── Fragmento de texto
De ahí que invariablemente termine aceptando la invitación a perderme entre
las tentaciones del celuloide, a preferir la alternativa de mirar un espectáculo que
amplía la aventura diaria de salir a la calle. La vida en technicolor y sonido dolby es
argéntea, es intensa, es sencillamente mejor, al menos durante un par de horas. Su
poder emerge gracias a que posee el embrujo de hacer evidente que, al final, un
beso no es capaz de augurar un próspero futuro, pero en todo momento valdrá la
pena recibirlo y, aun mejor, robarlo; que nos recuerda que un instante espléndido
necesita un soundtrack para que lo armonice; que existen villanos más entrañables
que los buenos de la película y que, pese a todo pronóstico, no todas las segundas
partes son peores que la primera.
────
── Extractos de datos
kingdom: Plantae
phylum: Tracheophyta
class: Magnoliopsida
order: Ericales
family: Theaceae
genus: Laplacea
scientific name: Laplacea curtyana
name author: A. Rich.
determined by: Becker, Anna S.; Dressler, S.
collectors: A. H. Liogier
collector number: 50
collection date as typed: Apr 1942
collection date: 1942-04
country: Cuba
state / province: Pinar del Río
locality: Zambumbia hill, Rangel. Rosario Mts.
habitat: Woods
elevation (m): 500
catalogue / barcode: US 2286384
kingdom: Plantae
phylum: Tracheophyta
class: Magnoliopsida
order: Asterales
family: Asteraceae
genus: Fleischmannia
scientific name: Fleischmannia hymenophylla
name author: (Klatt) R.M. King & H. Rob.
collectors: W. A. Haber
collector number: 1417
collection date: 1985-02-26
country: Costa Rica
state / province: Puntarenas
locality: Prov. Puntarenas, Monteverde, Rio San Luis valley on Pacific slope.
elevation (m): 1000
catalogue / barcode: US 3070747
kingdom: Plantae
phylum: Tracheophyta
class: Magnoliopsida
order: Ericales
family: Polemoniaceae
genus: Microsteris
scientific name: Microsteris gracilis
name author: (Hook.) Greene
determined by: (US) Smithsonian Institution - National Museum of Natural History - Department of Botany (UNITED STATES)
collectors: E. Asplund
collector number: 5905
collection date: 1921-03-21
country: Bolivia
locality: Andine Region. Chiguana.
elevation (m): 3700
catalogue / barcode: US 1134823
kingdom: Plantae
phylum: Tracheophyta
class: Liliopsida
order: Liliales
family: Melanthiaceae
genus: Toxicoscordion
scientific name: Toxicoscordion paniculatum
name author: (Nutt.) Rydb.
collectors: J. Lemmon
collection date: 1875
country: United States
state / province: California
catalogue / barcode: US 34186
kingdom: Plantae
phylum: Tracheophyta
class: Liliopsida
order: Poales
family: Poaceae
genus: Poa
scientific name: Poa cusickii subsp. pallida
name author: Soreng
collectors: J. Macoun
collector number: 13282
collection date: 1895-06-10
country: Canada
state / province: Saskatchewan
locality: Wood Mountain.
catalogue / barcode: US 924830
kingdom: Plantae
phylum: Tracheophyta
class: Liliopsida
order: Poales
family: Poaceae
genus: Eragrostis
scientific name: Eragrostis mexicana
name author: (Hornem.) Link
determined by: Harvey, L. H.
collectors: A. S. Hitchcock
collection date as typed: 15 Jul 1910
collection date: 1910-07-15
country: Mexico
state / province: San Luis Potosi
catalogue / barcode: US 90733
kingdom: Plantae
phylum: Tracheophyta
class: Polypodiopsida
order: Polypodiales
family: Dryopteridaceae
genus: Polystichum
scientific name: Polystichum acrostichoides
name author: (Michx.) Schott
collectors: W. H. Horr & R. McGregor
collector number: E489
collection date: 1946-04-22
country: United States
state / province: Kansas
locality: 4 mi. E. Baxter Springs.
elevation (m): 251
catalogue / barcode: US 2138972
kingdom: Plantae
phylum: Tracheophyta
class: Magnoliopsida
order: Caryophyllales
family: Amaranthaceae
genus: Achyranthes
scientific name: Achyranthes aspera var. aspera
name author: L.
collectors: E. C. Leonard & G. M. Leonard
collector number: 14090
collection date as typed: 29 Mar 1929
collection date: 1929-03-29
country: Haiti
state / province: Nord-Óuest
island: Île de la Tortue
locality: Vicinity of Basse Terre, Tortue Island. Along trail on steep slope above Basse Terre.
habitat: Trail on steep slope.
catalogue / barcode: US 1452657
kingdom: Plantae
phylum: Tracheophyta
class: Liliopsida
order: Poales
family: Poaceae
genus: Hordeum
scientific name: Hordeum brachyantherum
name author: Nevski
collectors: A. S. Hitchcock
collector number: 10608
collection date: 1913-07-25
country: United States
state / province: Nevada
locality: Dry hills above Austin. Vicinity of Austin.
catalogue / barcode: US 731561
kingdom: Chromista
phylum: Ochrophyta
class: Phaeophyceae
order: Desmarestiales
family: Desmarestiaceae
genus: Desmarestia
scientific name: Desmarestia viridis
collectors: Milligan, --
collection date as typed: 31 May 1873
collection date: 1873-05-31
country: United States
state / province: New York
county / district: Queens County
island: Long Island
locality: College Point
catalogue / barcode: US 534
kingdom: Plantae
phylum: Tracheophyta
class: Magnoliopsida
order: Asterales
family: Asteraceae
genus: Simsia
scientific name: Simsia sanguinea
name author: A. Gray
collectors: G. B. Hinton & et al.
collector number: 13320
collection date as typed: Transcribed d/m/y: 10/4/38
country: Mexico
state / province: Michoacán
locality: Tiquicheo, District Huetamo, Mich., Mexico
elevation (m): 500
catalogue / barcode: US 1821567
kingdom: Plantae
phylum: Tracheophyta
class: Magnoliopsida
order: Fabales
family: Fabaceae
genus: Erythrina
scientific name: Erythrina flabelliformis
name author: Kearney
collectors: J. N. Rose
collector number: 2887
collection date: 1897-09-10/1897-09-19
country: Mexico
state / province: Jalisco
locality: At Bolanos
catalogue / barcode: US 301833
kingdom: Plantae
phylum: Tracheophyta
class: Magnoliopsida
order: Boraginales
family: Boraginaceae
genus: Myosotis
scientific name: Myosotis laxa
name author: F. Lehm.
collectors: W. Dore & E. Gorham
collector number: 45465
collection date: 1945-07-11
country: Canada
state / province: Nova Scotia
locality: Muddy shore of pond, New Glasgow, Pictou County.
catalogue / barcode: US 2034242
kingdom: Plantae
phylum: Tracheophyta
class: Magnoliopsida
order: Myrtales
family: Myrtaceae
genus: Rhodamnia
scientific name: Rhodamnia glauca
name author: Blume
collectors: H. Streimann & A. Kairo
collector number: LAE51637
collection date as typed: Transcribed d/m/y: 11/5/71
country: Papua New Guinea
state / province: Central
────
### Enunciado del ejercicio
Responde con datos del fragmento sobre el cine:
(a) ¿Durante cuánto tiempo, al menos, la vida en technicolor y sonido dolby es sencillamente mejor?
(b) ¿Qué necesita un instante espléndido para que lo armonice?
(c) ¿Qué se afirma sobre las segundas partes?

### Resultado
(a) Durante un par de horas.
(b) Un soundtrack.
(c) Que, pese a todo pronóstico, no todas son peores que la primera.